Goal of the exercise:
Which of the lines below include "roll"? Each one should be copied out.
>>
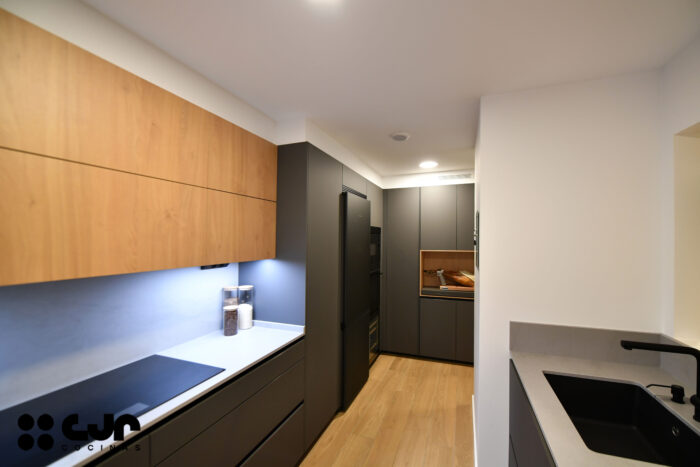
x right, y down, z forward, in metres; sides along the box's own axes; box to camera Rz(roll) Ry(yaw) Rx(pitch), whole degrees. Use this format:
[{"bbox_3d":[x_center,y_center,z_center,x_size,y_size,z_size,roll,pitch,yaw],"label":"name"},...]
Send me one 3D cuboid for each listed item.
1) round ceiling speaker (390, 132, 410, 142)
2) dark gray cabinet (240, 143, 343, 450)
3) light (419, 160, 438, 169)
<<
Your solution:
x right, y down, z forward, in metres; sides along the box's own axes; box to camera Rz(roll) Ry(yaw) Rx(pitch), whole degrees. Use this format:
[{"bbox_3d":[x_center,y_center,z_center,x_size,y_size,z_size,roll,pitch,yaw],"label":"name"},...]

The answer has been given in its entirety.